= DIRECTIVE =
Copy the entries from the line containing "Link (YouTube)" through the last line of the entries, replacing "NPC" with "non-player character" and changing nothing else.

= DATA FOR REVIEW =
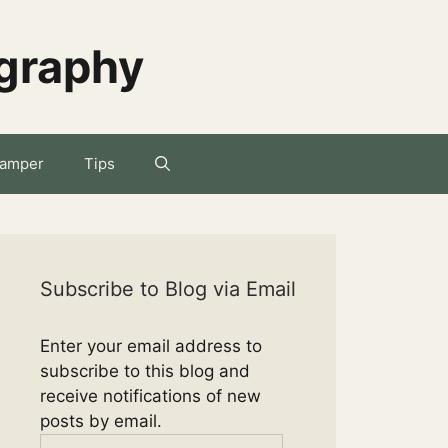
ography
amper
Tips
Subscribe to Blog via Email
Enter your email address to
subscribe to this blog and
receive notifications of new
posts by email.
Email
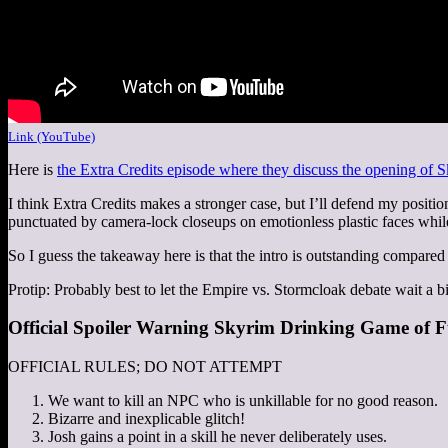
Link (YouTube)
Here is
the Extra Credits episode where they discuss the opening of 
I think Extra Credits makes a stronger case, but I’ll defend my positio
punctuated by camera-lock closeups on emotionless plastic faces whi
So I guess the takeaway here is that the intro is outstanding compared
Protip: Probably best to let the Empire vs. Stormcloak debate wait a bi
Official Spoiler Warning Skyrim Drinking Game of F
OFFICIAL RULES; DO NOT ATTEMPT
We want to kill an NPC who is unkillable for no good reason.
Bizarre and inexplicable glitch!
Josh gains a point in a skill he never deliberately uses.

= ANSWER AREA =
Link (YouTube)
Here is
the Extra Credits episode where they discuss the opening of 
I think Extra Credits makes a stronger case, but I’ll defend my positio
punctuated by camera-lock closeups on emotionless plastic faces whi
So I guess the takeaway here is that the intro is outstanding compared
Protip: Probably best to let the Empire vs. Stormcloak debate wait a bi
Official Spoiler Warning Skyrim Drinking Game of F
OFFICIAL RULES; DO NOT ATTEMPT
We want to kill an non-player character who is unkillable for no good reason.
Bizarre and inexplicable glitch!
Josh gains a point in a skill he never deliberately uses.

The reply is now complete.